If slopes of lines represented by $kx^2+5xy+y^2=0$ differ by 1 then $k=...$

• A. 2
• B. 3
• C. 6
• D. 8

Answer 1

Answer: (C)

6

Answer 2

The given equation of the pair of straight lines is $kx^2+5xy+y^2=0$. This is a homogeneous equation of degree 2, which represents two straight lines passing through the origin. The general form of such an equation is $ax^2 + 2hxy + by^2 = 0$.
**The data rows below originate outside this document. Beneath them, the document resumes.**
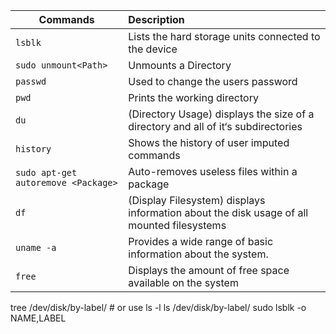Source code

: | Commands                | Description                                                                                 |
| ----------------------- |:------------------------------------------------------------------------------------------- |
| `lsblk`                 | Lists the hard storage units connected to the device                                        |
| `sudo unmount<Path>`    | Unmounts a Directory                                                                        |
| `passwd`                | Used to change the users password                                                           |
| `pwd`                   | Prints the working directory                                                                |
| `du`                    | (Directory Usage) displays the size of a directory and all of it‘s subdirectories           |
| `history`               | Shows the history of user imputed commands                                                  |
| `sudo apt-get autoremove <Package>`| Auto-removes useless files within a package                                      |
| `df`                    | (Display Filesystem) displays information about the disk usage of all mounted filesystems   |
| `uname -a`              | Provides a wide range of basic information about the system.                                |
| `free`                  | Displays the amount of free space available on the system                                   |


tree /dev/disk/by-label/  # or use ls -l
ls /dev/disk/by-label/
sudo lsblk -o NAME,LABEL
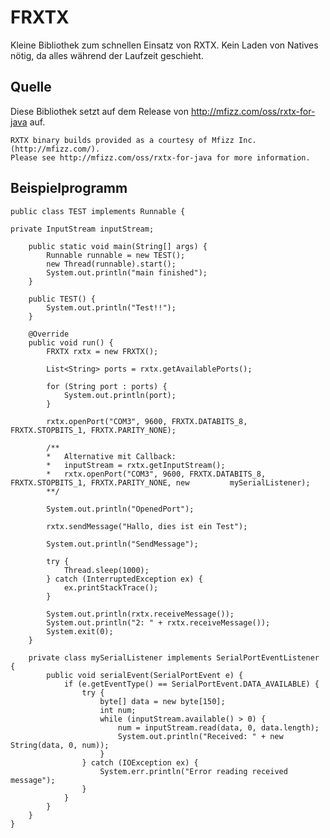 FRXTX
=====

Kleine Bibliothek zum schnellen Einsatz von RXTX. Kein Laden von Natives nötig, da alles während der Laufzeit geschieht.


Quelle
------
Diese Bibliothek setzt auf dem Release von http://mfizz.com/oss/rxtx-for-java auf.

    RXTX binary builds provided as a courtesy of Mfizz Inc. (http://mfizz.com/).
    Please see http://mfizz.com/oss/rxtx-for-java for more information.


Beispielprogramm
----------------
    public class TEST implements Runnable {

    private InputStream inputStream;

        public static void main(String[] args) {
            Runnable runnable = new TEST();
            new Thread(runnable).start();
            System.out.println("main finished");
        }
    
        public TEST() {
            System.out.println("Test!!");
        }
    
        @Override
        public void run() {
            FRXTX rxtx = new FRXTX();
    
            List<String> ports = rxtx.getAvailablePorts();
    
            for (String port : ports) {
                System.out.println(port);
            }
    
            rxtx.openPort("COM3", 9600, FRXTX.DATABITS_8, FRXTX.STOPBITS_1, FRXTX.PARITY_NONE);
    
            /**
            *   Alternative mit Callback:
            *   inputStream = rxtx.getInputStream();
            *   rxtx.openPort("COM3", 9600, FRXTX.DATABITS_8, FRXTX.STOPBITS_1, FRXTX.PARITY_NONE, new         mySerialListener);
            **/
            
            System.out.println("OpenedPort");
    
            rxtx.sendMessage("Hallo, dies ist ein Test");
    
            System.out.println("SendMessage");
    
            try {
                Thread.sleep(1000);
            } catch (InterruptedException ex) {
                ex.printStackTrace();
            }
    
            System.out.println(rxtx.receiveMessage());
            System.out.println("2: " + rxtx.receiveMessage());
            System.exit(0);
        }
    
        private class mySerialListener implements SerialPortEventListener {
            public void serialEvent(SerialPortEvent e) {
                if (e.getEventType() == SerialPortEvent.DATA_AVAILABLE) {
                    try {
                        byte[] data = new byte[150];
                        int num;
                        while (inputStream.available() > 0) {
                            num = inputStream.read(data, 0, data.length);
                            System.out.println("Received: " + new String(data, 0, num));
                        }
                    } catch (IOException ex) {
                        System.err.println("Error reading received message");
                    }
                }
            }
        }
    }
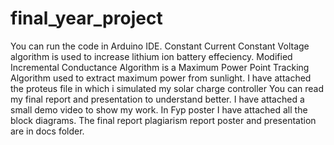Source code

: # final_year_project
You can run the code in Arduino IDE. 
Constant Current Constant Voltage algorithm is used to increase lithium ion battery effeciency.
Modified Incremental Conductance Algorithm is a Maximum Power Point Tracking Algorithm used to extract maximum power from sunlight.
I have attached the proteus file in which i simulated my solar charge controller
You can read my final report and  presentation to understand better.
I have attached a small demo video to show my work.
In Fyp poster I have attached all the block diagrams.
The final report plagiarism report poster and presentation are in docs folder.
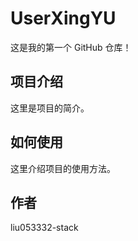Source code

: # UserXingYU

这是我的第一个 GitHub 仓库！

## 项目介绍

这里是项目的简介。

## 如何使用

这里介绍项目的使用方法。

## 作者

liu053332-stack
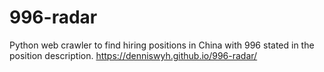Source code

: # 996-radar
Python web crawler to find hiring positions in China with 996 stated in the position description.
https://denniswyh.github.io/996-radar/
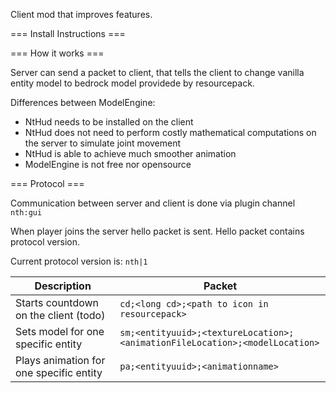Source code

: Client mod that improves features. 

=== Install Instructions ===

=== How it works ===

Server can send a packet to client, that tells the client to change vanilla entity model to bedrock model providede by resourcepack.  


Differences between ModelEngine:

- NtHud needs to be installed on the client
- NtHud does not need to perform costly mathematical computations on the server to simulate joint movement
- NtHud is able to achieve much smoother animation
- ModelEngine is not free nor opensource

=== Protocol ===

Communication between server and client is done via plugin channel `nth:gui`

When player joins the server hello packet is sent. Hello packet contains protocol version.

Current protocol version is: `nth|1`

|Description|Packet|
|-----------|------|
|Starts countdown on the client (todo) | `cd;<long cd>;<path to icon in resourcepack>` |
|Sets model for one specific entity |`sm;<entityuuid>;<textureLocation>;<animationFileLocation>;<modelLocation>` |
|Plays animation for one specific entity | `pa;<entityuuid>;<animationname>` |
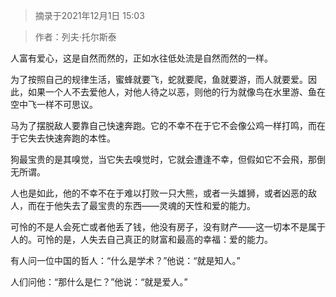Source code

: > 摘录于2021年12月1日 15:03

> 作者：列夫·托尔斯泰

人富有爱心，这是自然而然的，正如水往低处流是自然而然的一样。

为了按照自己的规律生活，蜜蜂就要飞，蛇就要爬，鱼就要游，而人就要爱。因此，如果一个人不去爱他人，对他人待之以恶，则他的行为就像鸟在水里游、鱼在空中飞一样不可思议。

马为了摆脱敌人要靠自己快速奔跑。它的不幸不在于它不会像公鸡一样打鸣，而在于它失去快速奔跑的本性。

狗最宝贵的是其嗅觉，当它失去嗅觉时，它就会遭逢不幸，但假如它不会飛，那倒无所谓。

人也是如此，他的不幸不在于难以打败一只大熊，或者一头雄狮，或者凶恶的敌人，而在于他失去了最宝贵的东西——灵魂的天性和爱的能力。

可怜的不是人会死亡或者他丢了钱，他没有房子，没有财产——这一切本不是属于人的。可怜的是，人失去自己真正的财富和最高的幸福：爱的能力。

有人问一位中国的哲人：“什么是学术？”他说：“就是知人。”

人们问他：“那什么是仁？”他说：“就是爱人。”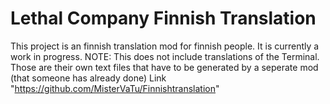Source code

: # Lethal Company Finnish Translation

This project is an finnish translation mod for finnish people.
It is currently a work in progress.
NOTE: This does not include translations of the Terminal. Those are their own text files that have to be generated by a seperate mod (that someone has already done)
Link "https://github.com/MisterVaTu/Finnishtranslation"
Comparing the given equation with the general form, we have: $a = k$ $2h = 5 \implies h = \frac{5}{2}$ $b = 1$

Let the slopes of the two lines be $m_1$ and $m_2$. For a pair of straight lines represented by $ax^2 + 2hxy + by^2 = 0$, the sum and product of the slopes are given by: Sum of slopes: $m_1 + m_2 = -\frac{2h}{b}$ Product of slopes: $m_1 m_2 = \frac{a}{b}$

Substituting the values of $a, h, b$ from our equation: $m_1 + m_2 = -\frac{5}{1} = -5$ $m_1 m_2 = \frac{k}{1} = k$

The problem states that the slopes of the lines differ by 1. This means: $|m_1 - m_2| = 1$

Squaring both sides of this equation: $(m_1 - m_2)^2 = 1^2$ $(m_1 - m_2)^2 = 1$

We know the algebraic identity: $(m_1 - m_2)^2 = (m_1 + m_2)^2 - 4m_1 m_2$. Substitute the values from Equation 1 and Equation 2 into this identity: $1 = (-5)^2 - 4(k)$ $1 = 25 - 4k$

Now, solve for $k$: $4k = 25 - 1$ $4k = 24$ $k = \frac{24}{4}$ $k = 6$

Thus, the value of $k$ is 6.